Stated goal 1> Copy the notes on the financial statements word for word, starting at the words "Principles of consolidation" and ending after "have been eliminated.".

Passage>

Basis of presentation
- ---------------------
The unaudited consolidated financial statements presented herein have been
prepared by the Company, without audit, pursuant to the rules and regulations
for interim financial information and the instructions to Form 10-QSB and
Regulation S-B. Accordingly, certain information and footnote disclosures
normally included in financial statements prepared in accordance with generally
accepted accounting principals have been omitted. These unaudited consolidated
financial statements should be read in conjunction with the financial statements
and notes thereto included in the Company's Annual Report on Form 10-KSB for the
fiscal year ended December 31, 1998 (the "1998 Form 10-KSB"). In the opinion of
management, the unaudited consolidated financial statements reflect all
adjustments (consisting of normal recurring accruals only) which are necessary
to present fairly the consolidated financial position, results of operations,
and changes in cash flow of the Company. Operating results for interim periods
are not necessarily indicative of the results which may be expected for the
entire year.
Management plans
- ----------------
For the fiscal year ending December 31, 1998, the independent auditor's
report included an explanatory paragraph calling attention to a going concern
issue. The accompanying consolidated financial statements have been prepared
contemplating continuation of the Company as a going concern. The Company has
suffered recurring losses from operations, has a shareholders' deficit of
$611,946 and has a working capital deficiency of $268,631 at March 31, 1999. In
view of these matters, realization of a major portion of the Company's assets is
dependent upon the Company's ability to meet its financing requirements and the
success of its future operations. Management believes that its plans to revise
the Company's operating and financial requirements, as described more fully in
the 1998 Form 10-KSB, provide the Company the opportunity to continue as a going
concern. However, there can be no assurance that these plans will be successful.
Principles of consolidation
- ---------------------------
The accompanying consolidated financial statements have been prepared on
the basis of generally accepted accounting principles and include the accounts
of Sooner Holdings, Inc. and all majority owned subsidiaries. All significant
intercompany transactions have been eliminated.
Reclassifications
- -----------------
Certain reclassifications have been made to the 1998 financial statements
to conform to the 1999 presentation.

Source data>

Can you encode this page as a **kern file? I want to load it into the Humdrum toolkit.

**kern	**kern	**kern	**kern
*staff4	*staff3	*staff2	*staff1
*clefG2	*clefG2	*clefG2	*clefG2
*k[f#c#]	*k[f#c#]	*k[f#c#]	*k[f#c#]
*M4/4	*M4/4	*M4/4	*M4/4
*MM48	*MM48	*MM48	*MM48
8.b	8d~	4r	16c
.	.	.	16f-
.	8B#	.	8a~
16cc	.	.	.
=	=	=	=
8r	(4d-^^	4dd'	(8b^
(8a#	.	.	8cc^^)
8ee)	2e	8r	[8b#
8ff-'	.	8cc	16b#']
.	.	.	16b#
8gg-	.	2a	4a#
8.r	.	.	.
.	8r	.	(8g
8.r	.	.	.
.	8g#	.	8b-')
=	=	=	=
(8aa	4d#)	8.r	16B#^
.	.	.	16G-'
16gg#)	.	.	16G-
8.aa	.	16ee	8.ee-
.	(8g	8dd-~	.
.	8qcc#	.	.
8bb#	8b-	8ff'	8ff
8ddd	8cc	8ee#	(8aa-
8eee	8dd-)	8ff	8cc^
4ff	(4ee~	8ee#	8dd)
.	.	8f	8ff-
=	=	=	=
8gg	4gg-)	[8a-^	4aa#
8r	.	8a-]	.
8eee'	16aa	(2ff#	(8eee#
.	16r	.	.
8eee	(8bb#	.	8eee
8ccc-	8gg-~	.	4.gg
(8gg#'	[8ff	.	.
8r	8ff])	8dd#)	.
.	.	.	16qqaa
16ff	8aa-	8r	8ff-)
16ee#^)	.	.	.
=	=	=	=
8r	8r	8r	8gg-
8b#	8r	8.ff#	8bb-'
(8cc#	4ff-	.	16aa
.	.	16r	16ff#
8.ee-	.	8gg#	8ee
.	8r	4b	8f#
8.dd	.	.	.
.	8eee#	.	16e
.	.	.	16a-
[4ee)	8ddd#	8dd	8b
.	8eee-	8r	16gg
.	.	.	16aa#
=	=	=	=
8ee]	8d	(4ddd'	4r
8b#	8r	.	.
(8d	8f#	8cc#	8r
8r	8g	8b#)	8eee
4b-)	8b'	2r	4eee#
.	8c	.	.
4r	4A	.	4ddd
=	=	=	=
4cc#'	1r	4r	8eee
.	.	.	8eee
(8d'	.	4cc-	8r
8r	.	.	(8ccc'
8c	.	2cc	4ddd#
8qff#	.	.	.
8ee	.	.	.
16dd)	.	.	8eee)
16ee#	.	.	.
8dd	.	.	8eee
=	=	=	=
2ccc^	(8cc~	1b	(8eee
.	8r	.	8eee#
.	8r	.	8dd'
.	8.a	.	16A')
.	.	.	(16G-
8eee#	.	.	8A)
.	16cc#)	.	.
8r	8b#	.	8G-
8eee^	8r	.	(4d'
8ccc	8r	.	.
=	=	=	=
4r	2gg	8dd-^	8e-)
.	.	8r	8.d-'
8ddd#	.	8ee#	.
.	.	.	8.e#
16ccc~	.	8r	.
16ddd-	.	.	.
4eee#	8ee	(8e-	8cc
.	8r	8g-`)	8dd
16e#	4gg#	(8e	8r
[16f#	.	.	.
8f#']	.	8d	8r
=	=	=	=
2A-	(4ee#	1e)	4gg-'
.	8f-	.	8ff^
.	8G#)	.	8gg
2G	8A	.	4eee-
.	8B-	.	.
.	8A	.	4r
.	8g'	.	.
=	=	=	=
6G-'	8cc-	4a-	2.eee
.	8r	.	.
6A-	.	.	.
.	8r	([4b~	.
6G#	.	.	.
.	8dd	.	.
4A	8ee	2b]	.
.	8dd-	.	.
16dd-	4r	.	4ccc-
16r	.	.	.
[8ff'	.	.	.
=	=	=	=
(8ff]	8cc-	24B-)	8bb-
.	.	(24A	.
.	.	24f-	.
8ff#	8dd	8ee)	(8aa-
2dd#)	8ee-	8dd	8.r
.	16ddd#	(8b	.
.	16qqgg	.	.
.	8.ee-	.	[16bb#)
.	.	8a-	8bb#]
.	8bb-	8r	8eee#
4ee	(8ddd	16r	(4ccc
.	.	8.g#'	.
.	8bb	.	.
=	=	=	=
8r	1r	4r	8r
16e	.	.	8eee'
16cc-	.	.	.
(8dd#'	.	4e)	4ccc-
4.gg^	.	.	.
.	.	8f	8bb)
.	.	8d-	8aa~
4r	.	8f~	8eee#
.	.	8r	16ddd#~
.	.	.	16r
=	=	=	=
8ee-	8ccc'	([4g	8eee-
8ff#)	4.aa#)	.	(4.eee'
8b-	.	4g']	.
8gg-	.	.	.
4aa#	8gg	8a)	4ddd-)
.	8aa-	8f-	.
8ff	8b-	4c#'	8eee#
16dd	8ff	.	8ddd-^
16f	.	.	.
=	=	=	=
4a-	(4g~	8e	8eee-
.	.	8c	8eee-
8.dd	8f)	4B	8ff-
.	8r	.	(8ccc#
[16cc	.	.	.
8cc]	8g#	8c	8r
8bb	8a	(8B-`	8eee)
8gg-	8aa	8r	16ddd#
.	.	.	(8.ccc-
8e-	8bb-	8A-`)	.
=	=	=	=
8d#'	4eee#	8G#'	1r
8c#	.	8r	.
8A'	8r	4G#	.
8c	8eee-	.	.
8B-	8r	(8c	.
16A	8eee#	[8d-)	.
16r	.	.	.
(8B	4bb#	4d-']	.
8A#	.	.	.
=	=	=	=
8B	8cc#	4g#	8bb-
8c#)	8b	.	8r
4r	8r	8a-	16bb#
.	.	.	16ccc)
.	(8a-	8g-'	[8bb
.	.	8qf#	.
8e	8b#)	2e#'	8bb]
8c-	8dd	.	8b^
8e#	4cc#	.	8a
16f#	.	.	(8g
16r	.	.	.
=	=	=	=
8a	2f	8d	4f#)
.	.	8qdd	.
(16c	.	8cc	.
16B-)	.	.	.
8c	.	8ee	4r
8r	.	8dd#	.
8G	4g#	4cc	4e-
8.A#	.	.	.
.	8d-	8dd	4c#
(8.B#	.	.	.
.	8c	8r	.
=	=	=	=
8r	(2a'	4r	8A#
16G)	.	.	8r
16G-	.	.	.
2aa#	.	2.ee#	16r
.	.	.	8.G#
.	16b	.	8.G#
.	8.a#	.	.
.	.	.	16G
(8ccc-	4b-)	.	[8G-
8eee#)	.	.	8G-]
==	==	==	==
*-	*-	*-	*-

Stated goal 2> How many lines of the records contain the string "kern"? Give only the number.

Written response 1>
Principles of consolidation
- ---------------------------
The accompanying consolidated financial statements have been prepared on
the basis of generally accepted accounting principles and include the accounts
of Sooner Holdings, Inc. and all majority owned subsidiaries. All significant
intercompany transactions have been eliminated.

Written response 2> 2